2.5 KiB
2.5 KiB
summary, read_when, date
| summary | read_when | date | ||
|---|---|---|---|---|
| Refactor: simplify browser control API + implementation |
|
2025-12-20 |
Refactor: Browser control simplification
Goal: make the browser-control surface small, stable, and agent-oriented, and remove “implementation-shaped” APIs (Playwright/CDP specifics, one-off endpoints, and debugging helpers).
Why
- The previous API accreted many narrow endpoints (
/click,/type,/press, …) plus debug utilities. - Some actions are inherently racy when modeled as “do X when the event is already visible” (file chooser, dialogs).

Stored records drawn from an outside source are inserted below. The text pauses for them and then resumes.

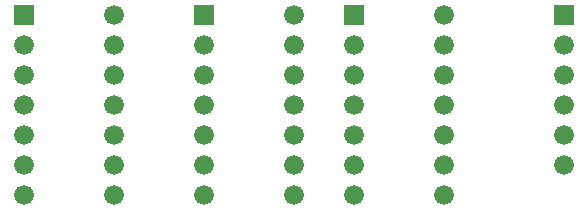
<source format=gbr>
G04 start of page 12 for group -4062 idx -4062 *
G04 Title: (unknown), soldermask *
G04 Creator: pcb 20140316 *
G04 CreationDate: Sat 09 Apr 2022 06:06:23 PM GMT UTC *
G04 For: steve *
G04 Format: Gerber/RS-274X *
G04 PCB-Dimensions (mil): 2250.00 1000.00 *
G04 PCB-Coordinate-Origin: lower left *
%MOIN*%
%FSLAX25Y25*%
%LNBOTTOMMASK*%
%ADD48C,0.0660*%
%ADD47C,0.0001*%
G54D47*G36*
X206700Y83300D02*Y76700D01*
X213300D01*
Y83300D01*
X206700D01*
G37*
G54D48*X210000Y70000D03*
Y60000D03*
Y50000D03*
Y40000D03*
Y30000D03*
G54D47*G36*
X26700Y83300D02*Y76700D01*
X33300D01*
Y83300D01*
X26700D01*
G37*
G54D48*X60000Y80000D03*
G54D47*G36*
X86700Y83300D02*Y76700D01*
X93300D01*
Y83300D01*
X86700D01*
G37*
G54D48*X30000Y70000D03*
X60000D03*
X90000D03*
X30000Y60000D03*
X60000D03*
X90000D03*
X30000Y50000D03*
X60000D03*
X30000Y40000D03*
Y30000D03*
Y20000D03*
X60000D03*
Y30000D03*
Y40000D03*
X90000Y50000D03*
Y40000D03*
Y30000D03*
Y20000D03*
X120000D03*
Y30000D03*
Y40000D03*
Y50000D03*
X140000D03*
Y40000D03*
X120000Y60000D03*
X140000D03*
X170000D03*
X120000Y70000D03*
Y80000D03*
G54D47*G36*
X136700Y83300D02*Y76700D01*
X143300D01*
Y83300D01*
X136700D01*
G37*
G54D48*X140000Y70000D03*
X170000D03*
Y80000D03*
X140000Y30000D03*
Y20000D03*
X170000D03*
Y30000D03*
Y40000D03*
Y50000D03*
M02*

</source>
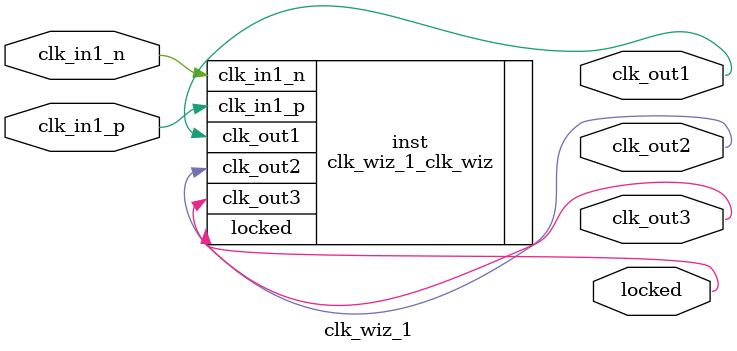
<source format=v>


`timescale 1ps/1ps

(* CORE_GENERATION_INFO = "clk_wiz_1,clk_wiz_v6_0_2_0_0,{component_name=clk_wiz_1,use_phase_alignment=true,use_min_o_jitter=false,use_max_i_jitter=false,use_dyn_phase_shift=false,use_inclk_switchover=false,use_dyn_reconfig=false,enable_axi=0,feedback_source=FDBK_AUTO,PRIMITIVE=MMCM,num_out_clk=3,clkin1_period=8.000,clkin2_period=10.000,use_power_down=false,use_reset=false,use_locked=true,use_inclk_stopped=false,feedback_type=SINGLE,CLOCK_MGR_TYPE=NA,manual_override=false}" *)

module clk_wiz_1 
 (
  // Clock out ports
  output        clk_out1,
  output        clk_out2,
  output        clk_out3,
  // Status and control signals
  output        locked,
 // Clock in ports
  input         clk_in1_p,
  input         clk_in1_n
 );

  clk_wiz_1_clk_wiz inst
  (
  // Clock out ports  
  .clk_out1(clk_out1),
  .clk_out2(clk_out2),
  .clk_out3(clk_out3),
  // Status and control signals               
  .locked(locked),
 // Clock in ports
  .clk_in1_p(clk_in1_p),
  .clk_in1_n(clk_in1_n)
  );

endmodule

</source>
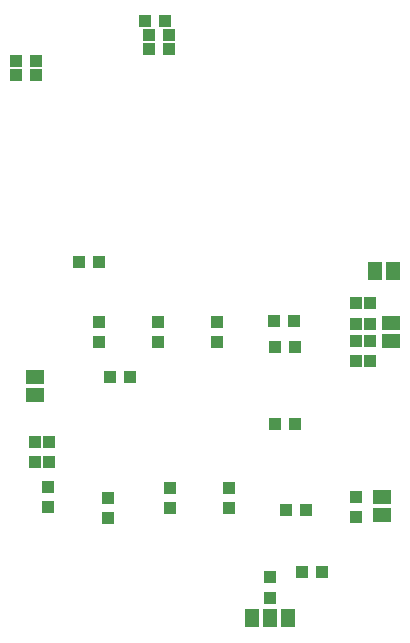
<source format=gbp>
G04 EAGLE Gerber RS-274X export*
G75*
%MOMM*%
%FSLAX34Y34*%
%LPD*%
%INSolderpaste Bottom*%
%IPPOS*%
%AMOC8*
5,1,8,0,0,1.08239X$1,22.5*%
G01*
%ADD10R,1.600200X1.168400*%
%ADD11R,1.000000X1.100000*%
%ADD12R,1.100000X1.000000*%
%ADD13R,1.168400X1.600200*%


D10*
X1215000Y1068620D03*
X1215000Y1053380D03*
X1223000Y1200380D03*
X1223000Y1215620D03*
D11*
X1193000Y1068500D03*
X1193000Y1051500D03*
X1193000Y1215500D03*
X1193000Y1232500D03*
X1205000Y1215500D03*
X1205000Y1232500D03*
X1193000Y1200500D03*
X1193000Y1183500D03*
X1205000Y1200500D03*
X1205000Y1183500D03*
D12*
X1141500Y1130500D03*
X1124500Y1130500D03*
X1141500Y1195500D03*
X1124500Y1195500D03*
X1140500Y1218000D03*
X1123500Y1218000D03*
D11*
X1075500Y1216500D03*
X1075500Y1199500D03*
X1025500Y1216500D03*
X1025500Y1199500D03*
X975500Y1216500D03*
X975500Y1199500D03*
D12*
X984500Y1170500D03*
X1001500Y1170500D03*
D11*
X983000Y1050500D03*
X983000Y1067500D03*
X1035500Y1059500D03*
X1035500Y1076500D03*
X1085500Y1059500D03*
X1085500Y1076500D03*
D12*
X1150500Y1058000D03*
X1133500Y1058000D03*
D10*
X921000Y1155380D03*
X921000Y1170620D03*
D11*
X933000Y1115500D03*
X933000Y1098500D03*
X921000Y1115500D03*
X921000Y1098500D03*
X932000Y1060500D03*
X932000Y1077500D03*
D12*
X975500Y1268000D03*
X958500Y1268000D03*
D11*
X1147000Y1005500D03*
X1164000Y1005500D03*
D13*
X1104760Y966000D03*
X1120000Y966000D03*
X1135240Y966000D03*
D12*
X1120000Y983500D03*
X1120000Y1000500D03*
X922500Y1426000D03*
X905500Y1426000D03*
X1014500Y1472000D03*
X1031500Y1472000D03*
X922500Y1438000D03*
X905500Y1438000D03*
X1017500Y1448000D03*
X1034500Y1448000D03*
X1017500Y1460000D03*
X1034500Y1460000D03*
D13*
X1224620Y1260000D03*
X1209380Y1260000D03*
M02*

</source>
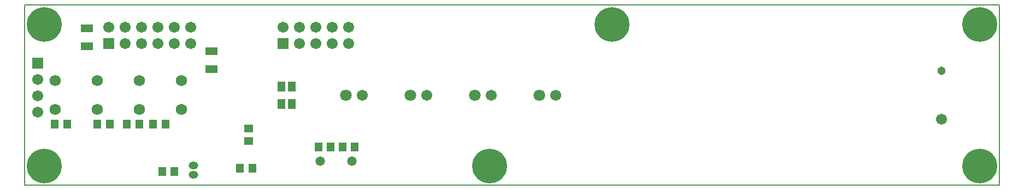
<source format=gbs>
G04 Layer_Color=16711935*
%FSLAX25Y25*%
%MOIN*%
G70*
G01*
G75*
%ADD29C,0.00500*%
%ADD49R,0.05524X0.04737*%
%ADD51R,0.04737X0.05524*%
%ADD57R,0.07493X0.04540*%
%ADD62C,0.06706*%
%ADD63R,0.06706X0.06706*%
%ADD64C,0.21272*%
%ADD65R,0.06706X0.06706*%
%ADD66C,0.05800*%
%ADD67O,0.05800X0.04800*%
%ADD68C,0.07099*%
%ADD69C,0.06800*%
%ADD70C,0.05131*%
%ADD71R,0.04737X0.06312*%
D29*
X0Y0D02*
Y110236D01*
X594488D01*
Y0D02*
Y110236D01*
X0Y0D02*
X594488D01*
D49*
X136500Y27038D02*
D03*
Y34518D02*
D03*
D51*
X83760Y8378D02*
D03*
X91240D02*
D03*
X179060Y23378D02*
D03*
X186540D02*
D03*
X201340D02*
D03*
X193860D02*
D03*
X131260Y10378D02*
D03*
X138740D02*
D03*
X78260Y37378D02*
D03*
X85740D02*
D03*
X51740D02*
D03*
X44260D02*
D03*
X18260D02*
D03*
X25740D02*
D03*
X69740D02*
D03*
X62260D02*
D03*
D57*
X38000Y84866D02*
D03*
Y95890D02*
D03*
X113800Y82090D02*
D03*
Y71066D02*
D03*
D62*
X7874Y44803D02*
D03*
Y54803D02*
D03*
Y64803D02*
D03*
X157480Y96614D02*
D03*
X167480Y86614D02*
D03*
Y96614D02*
D03*
X177480Y86614D02*
D03*
Y96614D02*
D03*
X187480Y86614D02*
D03*
Y96614D02*
D03*
X197480Y86614D02*
D03*
Y96614D02*
D03*
X51181D02*
D03*
X61181Y86614D02*
D03*
Y96614D02*
D03*
X71181Y86614D02*
D03*
Y96614D02*
D03*
X81181Y86614D02*
D03*
Y96614D02*
D03*
X91181Y86614D02*
D03*
Y96614D02*
D03*
X101181Y86614D02*
D03*
Y96614D02*
D03*
X323898Y55118D02*
D03*
X284528D02*
D03*
X245158D02*
D03*
X205787D02*
D03*
X559154Y40348D02*
D03*
D63*
X7874Y74803D02*
D03*
D64*
X11811Y98425D02*
D03*
Y11811D02*
D03*
X358268Y98425D02*
D03*
X283465Y11811D02*
D03*
X582677Y98425D02*
D03*
Y11811D02*
D03*
D65*
X157480Y86614D02*
D03*
X51181D02*
D03*
D66*
X180200Y14778D02*
D03*
X199413D02*
D03*
D67*
X102900Y12078D02*
D03*
Y6478D02*
D03*
D68*
X313898Y55118D02*
D03*
X274528D02*
D03*
X235158D02*
D03*
X195788D02*
D03*
D69*
X44296Y46218D02*
D03*
X18696D02*
D03*
X44296Y63918D02*
D03*
X18696D02*
D03*
X95477Y46218D02*
D03*
X69877D02*
D03*
X95477Y63918D02*
D03*
X69877D02*
D03*
D70*
X559055Y69876D02*
D03*
D71*
X156699Y60433D02*
D03*
X162998D02*
D03*
X156699Y49803D02*
D03*
X162998D02*
D03*
M02*

</source>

- We want a single, coherent contract that keeps “how it’s implemented” private.
Target contract (vNext)
Basics
GET /statusPOST /start,POST /stopGET /tabs,POST /tabs/open,POST /tabs/focus,DELETE /tabs/:targetId
Agent actions
POST /navigate{ url, targetId? }POST /act{ kind, targetId?, ... }wherekindis one of:click,type,press,hover,drag,select,fill,wait,resize,close,evaluate
POST /screenshot{ targetId?, fullPage?, ref?, element?, type?, filename? }GET /snapshot?format=ai|aria&targetId?&limit?GET /console?level?&targetId?POST /pdf{ targetId? }
Hooks (pre-setup / arming)
POST /hooks/file-chooser{ targetId?, paths, timeoutMs? }POST /hooks/dialog{ targetId?, accept, promptText?, timeoutMs? }
Semantics:
- Hook endpoints arm the next matching event within
timeoutMs(default 10s). - Last arm wins per page (new arm replaces previous).
Work checklist
- Replace action endpoints with
POST /act - Remove legacy endpoints (
/click,/type,/wait, …) and any CLI wrappers that no longer make sense - Remove
/backand any history-specific routes - Convert
upload+dialogto hook/arming endpoints - Unify screenshots behind
POST /screenshot(no GET variant) - Trim inspect/debug endpoints (
/query,/dom) unless explicitly needed - Update docs/browser.md to describe contract without implementation details
- Update tests (server + client) to cover vNext contract
Notes / decisions
- Keep Playwright as an internal implementation detail for now.
- Prefer ref-based interactions (
aria-ref) over coordinate-based ones. - Keep the code split “routes vs. engine” small and obvious; avoid scattering logic across too many files.